====== GIVEN PASSAGE ======
Archive for the ‘Books’ category

Three summer reading programs in 2019

June 4, 2019

“Did you know the summer reading program started?” I asked my 12-year old son. “We could win a trip somewhere.”

“I don’t want to go anywhere,” he said disinterestedly.

I tried a “big challenge” approach. “They want to reach 13 million minutes this summer.”

There was a small spark in his eyes, but he wasn’t ready to commit yet. “What other prizes are there?”

“Does it matter?” I asked. “Just tell me your title, author, and number of minutes.”

“Okay,” he said.

Whether you’re interested in winning prizes, winning books, or just challenging yourself to read, there are three free summer reading programs to choose from.

A Universe of Stories: Hawaii Public Libraries

Children, teens, and adults can explore a Universe of Stories. That’s the theme of the 2019 free Summer Reading Program at the Hawaii Public Libraries, which runs June 1 through July 13, 2019. There will be six weeks of free space-themed movies, entertainment, and activities for all ages. Register today at to track your minutes for you and your family. The more minutes you read, the more you’ll help us reach our goal of reading 13 million minutes in Hawaii – and the more chances you’ll earn to earn entries into a grand prize drawing: a trip for four anywhere Alaska Airlines flies, courtesy of Alaska Airlines.

Summer Reading Adventure: Barnes & Noble

For grades 1-6, Barnes & Noble’s free Summer Reading Program gives young readers the opportunity to earn a free book! Just read eight books this summer, record them in the Summer Reading Journal, and write down which part of the book is your favorite and why. Then turn in your completed journal to Barnes and Noble at Ala Moana Center in Honolulu. You could pick a book about the Mount Rushmore Calamity, My FANGtastically Evil Vampire Pet, or the Race to Space: Countdown to Liftoff.
====== DATA SECTION ======
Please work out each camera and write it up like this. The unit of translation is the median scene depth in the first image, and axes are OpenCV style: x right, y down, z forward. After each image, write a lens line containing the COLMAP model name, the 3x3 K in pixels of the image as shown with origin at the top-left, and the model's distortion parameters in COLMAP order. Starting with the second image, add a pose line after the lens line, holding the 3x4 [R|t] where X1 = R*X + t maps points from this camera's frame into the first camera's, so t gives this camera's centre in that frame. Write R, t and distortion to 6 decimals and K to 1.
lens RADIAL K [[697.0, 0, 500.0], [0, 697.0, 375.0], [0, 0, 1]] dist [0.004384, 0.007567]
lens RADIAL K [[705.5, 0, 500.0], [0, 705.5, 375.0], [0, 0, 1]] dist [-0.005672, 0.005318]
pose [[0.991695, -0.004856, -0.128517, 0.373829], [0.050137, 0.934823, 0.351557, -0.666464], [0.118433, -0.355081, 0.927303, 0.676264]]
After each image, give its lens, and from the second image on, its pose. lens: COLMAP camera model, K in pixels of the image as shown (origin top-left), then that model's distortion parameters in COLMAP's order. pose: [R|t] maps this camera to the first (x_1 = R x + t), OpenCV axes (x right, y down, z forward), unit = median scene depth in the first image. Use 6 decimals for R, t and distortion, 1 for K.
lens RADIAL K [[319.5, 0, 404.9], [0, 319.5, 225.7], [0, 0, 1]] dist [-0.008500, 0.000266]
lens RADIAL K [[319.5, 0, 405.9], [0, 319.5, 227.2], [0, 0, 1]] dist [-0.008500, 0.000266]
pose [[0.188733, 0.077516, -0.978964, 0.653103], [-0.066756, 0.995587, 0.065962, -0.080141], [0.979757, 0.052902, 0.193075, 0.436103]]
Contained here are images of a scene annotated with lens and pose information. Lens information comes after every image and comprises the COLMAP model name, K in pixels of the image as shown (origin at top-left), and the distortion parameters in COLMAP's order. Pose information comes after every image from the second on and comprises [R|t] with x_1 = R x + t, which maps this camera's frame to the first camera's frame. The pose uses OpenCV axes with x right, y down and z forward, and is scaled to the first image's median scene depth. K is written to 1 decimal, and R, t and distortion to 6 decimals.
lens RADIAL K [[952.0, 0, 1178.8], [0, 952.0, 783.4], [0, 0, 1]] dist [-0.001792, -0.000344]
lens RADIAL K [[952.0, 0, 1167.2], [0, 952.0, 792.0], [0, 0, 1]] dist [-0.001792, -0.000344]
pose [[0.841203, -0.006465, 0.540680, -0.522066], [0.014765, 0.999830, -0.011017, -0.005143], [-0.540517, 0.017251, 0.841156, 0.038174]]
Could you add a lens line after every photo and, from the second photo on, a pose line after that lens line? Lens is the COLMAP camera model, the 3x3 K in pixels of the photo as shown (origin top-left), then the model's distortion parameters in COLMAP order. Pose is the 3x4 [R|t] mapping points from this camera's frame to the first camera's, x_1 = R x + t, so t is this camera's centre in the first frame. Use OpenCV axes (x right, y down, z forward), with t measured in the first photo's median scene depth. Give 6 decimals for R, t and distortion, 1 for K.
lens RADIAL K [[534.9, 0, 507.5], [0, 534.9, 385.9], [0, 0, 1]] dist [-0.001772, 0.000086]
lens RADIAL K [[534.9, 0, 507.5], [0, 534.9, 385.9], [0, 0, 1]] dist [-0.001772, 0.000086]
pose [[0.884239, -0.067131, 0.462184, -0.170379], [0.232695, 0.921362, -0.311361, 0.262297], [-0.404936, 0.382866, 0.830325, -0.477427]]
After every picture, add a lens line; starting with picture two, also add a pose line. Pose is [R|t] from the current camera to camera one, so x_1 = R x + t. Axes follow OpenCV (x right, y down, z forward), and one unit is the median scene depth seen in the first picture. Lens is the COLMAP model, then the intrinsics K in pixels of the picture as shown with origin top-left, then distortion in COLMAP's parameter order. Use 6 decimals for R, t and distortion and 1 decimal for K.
======
_REQUIRED ACTION 1_
Return the part of the summer reading post starting at "For grades 1-6, Barnes" and ending at "Countdown to Liftoff.", copied word for word.
_REQUIRED ACTION 2_
Output as a numbered list the lines of the entries starting at the line that contains "After each image, give" and ending at the line that contains "0.052902, 0.193075, 0.436103]]", with both of those lines included and any blank lines left out.
The summer reading post and the entries were drawn from separate sources.

_OUTPUT 1_
For grades 1-6, Barnes & Noble’s free Summer Reading Program gives young readers the opportunity to earn a free book! Just read eight books this summer, record them in the Summer Reading Journal, and write down which part of the book is your favorite and why. Then turn in your completed journal to Barnes and Noble at Ala Moana Center in Honolulu. You could pick a book about the Mount Rushmore Calamity, My FANGtastically Evil Vampire Pet, or the Race to Space: Countdown to Liftoff.

_OUTPUT 2_
1. After each image, give its lens, and from the second image on, its pose. lens: COLMAP camera model, K in pixels of the image as shown (origin top-left), then that model's distortion parameters in COLMAP's order. pose: [R|t] maps this camera to the first (x_1 = R x + t), OpenCV axes (x right, y down, z forward), unit = median scene depth in the first image. Use 6 decimals for R, t and distortion, 1 for K.
2. lens RADIAL K [[319.5, 0, 404.9], [0, 319.5, 225.7], [0, 0, 1]] dist [-0.008500, 0.000266]
3. lens RADIAL K [[319.5, 0, 405.9], [0, 319.5, 227.2], [0, 0, 1]] dist [-0.008500, 0.000266]
4. pose [[0.188733, 0.077516, -0.978964, 0.653103], [-0.066756, 0.995587, 0.065962, -0.080141], [0.979757, 0.052902, 0.193075, 0.436103]]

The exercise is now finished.